CVE-2020-0601 is a serious vulnerability, because it can be exploited to undermine Public Key Infrastructure (PKI) trust. PKI is a set of mechanisms that home users, businesses, and governments rely upon in a wide variety of ways. The vulnerability permits an attacker to craft PKI certificates to spoof trusted identifies, such as individuals, web sites, software companies, service providers, or others. Using a forged certificate, the attacker can (under certain conditions) gain the trust of users or services on vulnerable systems, and leverage that trust to compromise them.  

This kind of vulnerability may shake our belief in the strength of cryptographic authentication mechanisms and make us question if we can really rely on them. Fortunately, we can. CVE-2020-0601 reflects a weakness in the implementation of one subtle aspect of PKI certificate validation. The technology and standards are sound; it is one implementation that needs repair.

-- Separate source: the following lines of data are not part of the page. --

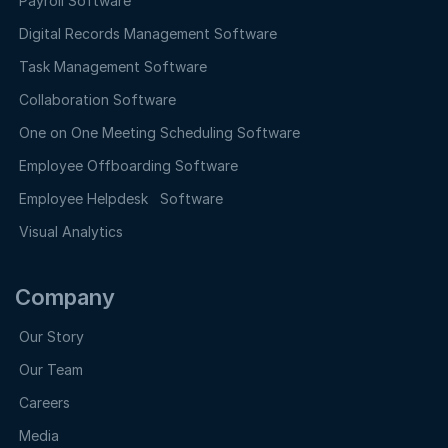
Payroll Software
Digital Records Management Software
Task Management Software
Collaboration Software
One on One Meeting Scheduling Software
Employee Offboarding Software
Employee Helpdesk Software
Visual Analytics
Company
Our Story
Our Team
Careers
Media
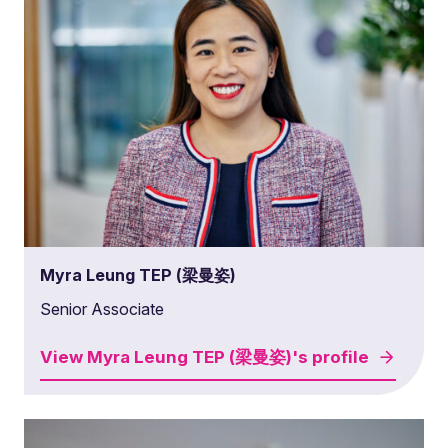
Myra Leung TEP (梁曼姿)
Senior Associate
View
Myra Leung TEP (梁曼姿)'s
profile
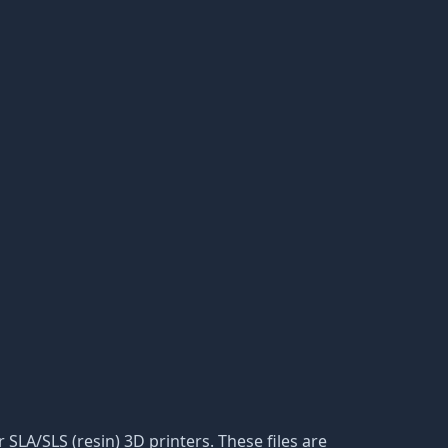
r SLA/SLS (resin) 3D printers. These files are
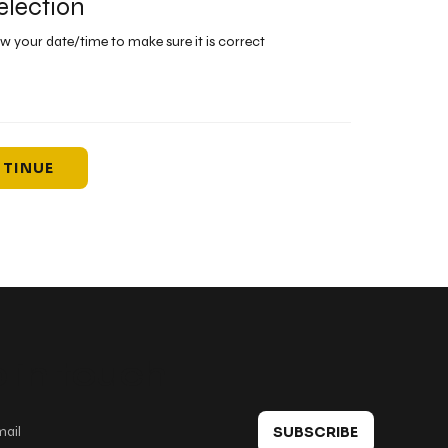
election
ew your date/time to make sure it is correct
TINUE
 in touch
SUBSCRIBE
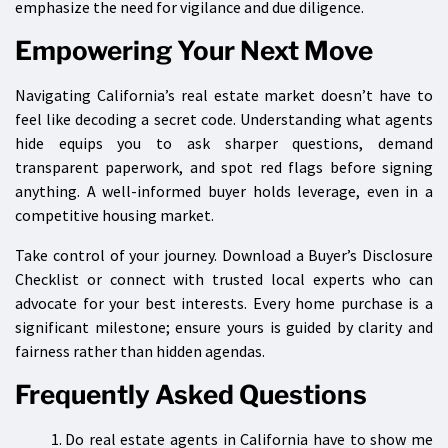
emphasize the need for vigilance and due diligence.
Empowering Your Next Move
Navigating California’s real estate market doesn’t have to
feel like decoding a secret code. Understanding what agents
hide equips you to ask sharper questions, demand
transparent paperwork, and spot red flags before signing
anything. A well-informed buyer holds leverage, even in a
competitive housing market.
Take control of your journey. Download a Buyer’s Disclosure
Checklist or connect with trusted local experts who can
advocate for your best interests. Every home purchase is a
significant milestone; ensure yours is guided by clarity and
fairness rather than hidden agendas.
Frequently Asked Questions
Do real estate agents in California have to show me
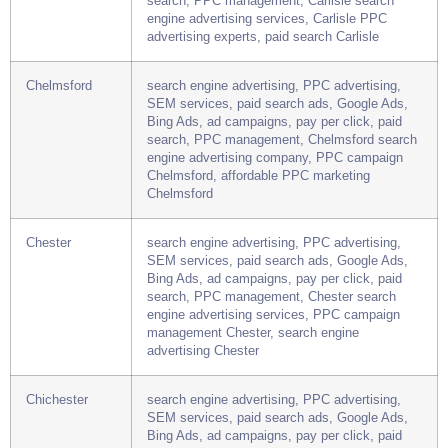
SEM services, paid search ads, Google Ads,
Bing Ads, ad campaigns, pay per click, paid
search, PPC management, Carlisle search
engine advertising services, Carlisle PPC
advertising experts, paid search Carlisle
Chelmsford
search engine advertising, PPC advertising,
SEM services, paid search ads, Google Ads,
Bing Ads, ad campaigns, pay per click, paid
search, PPC management, Chelmsford search
engine advertising company, PPC campaign
Chelmsford, affordable PPC marketing
Chelmsford
Chester
search engine advertising, PPC advertising,
SEM services, paid search ads, Google Ads,
Bing Ads, ad campaigns, pay per click, paid
search, PPC management, Chester search
engine advertising services, PPC campaign
management Chester, search engine
advertising Chester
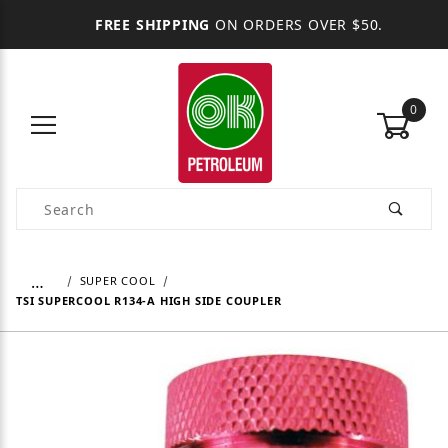
FREE SHIPPING
ON ORDERS OVER $50.
0
Product Search
…
SUPER COOL
TSI SUPERCOOL R134-A HIGH SIDE COUPLER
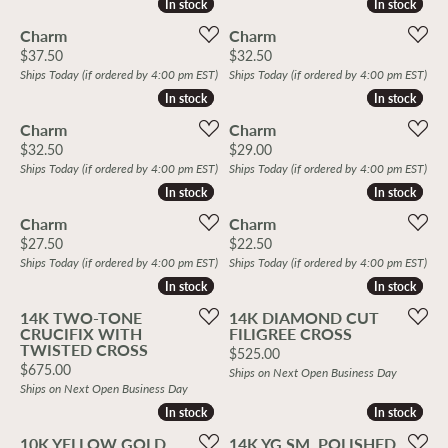
In stock
In stock
In stock
In stock
Charm
Charm
Price:
Price:
$37.50
$32.50
Ships Today (if ordered by 4:00 pm EST)
Ships Today (if ordered by 4:00 pm EST)
In stock
In stock
In stock
In stock
Charm
Charm
Price:
Price:
$32.50
$29.00
Ships Today (if ordered by 4:00 pm EST)
Ships Today (if ordered by 4:00 pm EST)
In stock
In stock
In stock
In stock
Charm
Charm
Price:
Price:
$27.50
$22.50
Ships Today (if ordered by 4:00 pm EST)
Ships Today (if ordered by 4:00 pm EST)
In stock
In stock
In stock
In stock
14K TWO-TONE
14K DIAMOND CUT
CRUCIFIX WITH
FILIGREE CROSS
TWISTED CROSS
Price:
$525.00
Price:
$675.00
Ships on Next Open Business Day
Ships on Next Open Business Day
In stock
In stock
In stock
In stock
10K YELLOW GOLD
14K YG SM. POLISHED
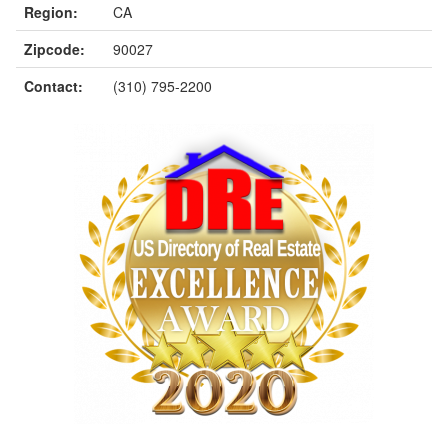
Region:
CA
Zipcode:
90027
Contact:
(310) 795-2200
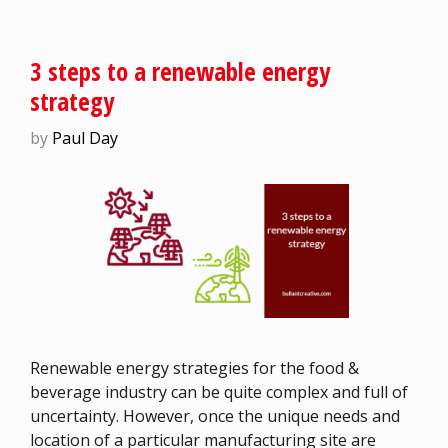
3 steps to a renewable energy
strategy
by
Paul Day
Renewable energy strategies for the food &
beverage industry can be quite complex and full of
uncertainty. However, once the unique needs and
location of a particular manufacturing site are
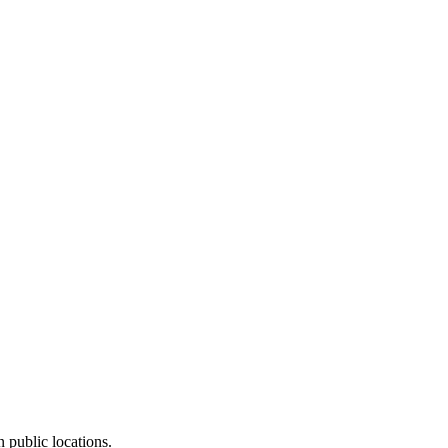
 public locations.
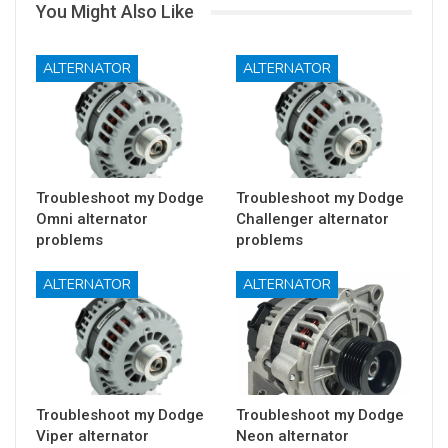
You Might Also Like
ALTERNATOR
ALTERNATOR
Troubleshoot my Dodge
Troubleshoot my Dodge
Omni alternator
Challenger alternator
problems
problems
ALTERNATOR
ALTERNATOR
Troubleshoot my Dodge
Troubleshoot my Dodge
Viper alternator
Neon alternator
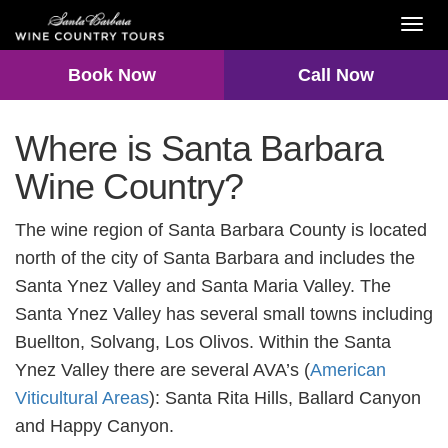
Toggl
navig
Book Now
Call Now
Where is Santa Barbara
Wine Country?
The wine region of Santa Barbara County is located
north of the city of Santa Barbara and includes the
Santa Ynez Valley and Santa Maria Valley. The
Santa Ynez Valley has several small towns including
Buellton, Solvang, Los Olivos. Within the Santa
Ynez Valley there are several AVA’s (
American
Viticultural Areas
): Santa Rita Hills, Ballard Canyon
and Happy Canyon.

CVE-2020-0601 poses significant risk for enterprises and systems that depend on PKI for trust – as all of us do. The patch is the only comprehensive means to mitigate the risk. While means exist to detect or prevent some forms of exploitation, none of them are complete or fully reliable. It is critical for enterprises to apply the patch fully across their Windows 10 and Server 2016 installed base; attackers excel at finding vulnerable targets. Further details are available in the published NSA Cybersecurity Advisory; it offers guidance on prioritization and instrumentation.

This vulnerability may not seem flashy, but it is a critical issue. Trust mechanisms are the foundations on which the internet operates – and CVE-2020-0601 permits a sophisticated threat actor to subvert those very foundations. 

NSA contributed to addressing this problem by discovering and characterizing the vulnerability, and then sharing with Microsoft quickly and responsibly. The company has provided the solution, and now all of us need to adopt it.